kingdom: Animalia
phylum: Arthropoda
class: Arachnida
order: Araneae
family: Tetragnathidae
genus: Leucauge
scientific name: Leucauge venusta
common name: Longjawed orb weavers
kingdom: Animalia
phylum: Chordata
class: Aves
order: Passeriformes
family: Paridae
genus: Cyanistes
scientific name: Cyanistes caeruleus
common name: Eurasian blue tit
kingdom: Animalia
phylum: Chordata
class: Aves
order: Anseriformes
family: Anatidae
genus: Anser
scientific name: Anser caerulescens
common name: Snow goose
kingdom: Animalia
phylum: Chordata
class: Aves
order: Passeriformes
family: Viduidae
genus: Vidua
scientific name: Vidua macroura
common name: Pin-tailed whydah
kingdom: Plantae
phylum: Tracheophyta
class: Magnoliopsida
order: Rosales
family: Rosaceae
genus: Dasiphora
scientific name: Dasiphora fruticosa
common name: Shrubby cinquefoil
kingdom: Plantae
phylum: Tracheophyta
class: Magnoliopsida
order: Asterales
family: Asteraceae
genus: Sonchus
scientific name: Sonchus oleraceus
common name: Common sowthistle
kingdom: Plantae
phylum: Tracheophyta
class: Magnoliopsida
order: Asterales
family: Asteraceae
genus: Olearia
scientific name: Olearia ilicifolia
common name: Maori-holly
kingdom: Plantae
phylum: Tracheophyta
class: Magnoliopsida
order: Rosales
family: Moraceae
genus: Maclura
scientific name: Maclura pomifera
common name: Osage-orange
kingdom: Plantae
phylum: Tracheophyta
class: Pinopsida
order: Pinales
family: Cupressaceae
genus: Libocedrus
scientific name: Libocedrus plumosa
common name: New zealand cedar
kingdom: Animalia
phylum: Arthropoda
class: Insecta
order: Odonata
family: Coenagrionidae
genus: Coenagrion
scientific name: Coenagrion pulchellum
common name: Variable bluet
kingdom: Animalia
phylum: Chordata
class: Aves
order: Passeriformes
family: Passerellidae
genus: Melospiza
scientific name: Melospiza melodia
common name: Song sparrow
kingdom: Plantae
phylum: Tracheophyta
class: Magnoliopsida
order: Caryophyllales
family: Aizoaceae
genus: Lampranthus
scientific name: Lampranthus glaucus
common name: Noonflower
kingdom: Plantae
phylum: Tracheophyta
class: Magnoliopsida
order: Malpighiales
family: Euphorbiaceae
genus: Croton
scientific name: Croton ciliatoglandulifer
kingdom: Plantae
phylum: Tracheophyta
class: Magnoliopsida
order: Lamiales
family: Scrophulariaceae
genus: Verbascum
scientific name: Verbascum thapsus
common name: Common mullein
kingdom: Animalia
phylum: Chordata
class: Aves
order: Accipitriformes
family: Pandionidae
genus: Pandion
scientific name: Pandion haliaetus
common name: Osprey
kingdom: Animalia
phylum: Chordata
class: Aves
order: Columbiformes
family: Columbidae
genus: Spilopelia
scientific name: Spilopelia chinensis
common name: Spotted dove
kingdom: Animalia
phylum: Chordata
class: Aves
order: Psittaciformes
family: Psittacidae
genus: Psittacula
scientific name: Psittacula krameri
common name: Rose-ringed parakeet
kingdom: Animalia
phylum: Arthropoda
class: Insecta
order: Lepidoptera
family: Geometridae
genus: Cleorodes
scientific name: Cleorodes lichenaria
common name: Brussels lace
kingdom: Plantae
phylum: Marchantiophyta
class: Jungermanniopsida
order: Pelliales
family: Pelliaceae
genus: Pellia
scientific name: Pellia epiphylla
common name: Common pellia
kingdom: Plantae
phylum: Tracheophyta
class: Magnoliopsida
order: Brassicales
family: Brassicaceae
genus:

WRITTEN PROBLEM — Convert the lines of the material into a JSON list of strings, one string per line and skipping any blank lines, starting with the line that contains "scientific name: Cleorodes lichenaria" and going on through the last line of the material.

SOLUTION —
[
  "scientific name: Cleorodes lichenaria",
  "common name: Brussels lace",
  "kingdom: Plantae",
  "phylum: Marchantiophyta",
  "class: Jungermanniopsida",
  "order: Pelliales",
  "family: Pelliaceae",
  "genus: Pellia",
  "scientific name: Pellia epiphylla",
  "common name: Common pellia",
  "kingdom: Plantae",
  "phylum: Tracheophyta",
  "class: Magnoliopsida",
  "order: Brassicales",
  "family: Brassicaceae",
  "genus:"
]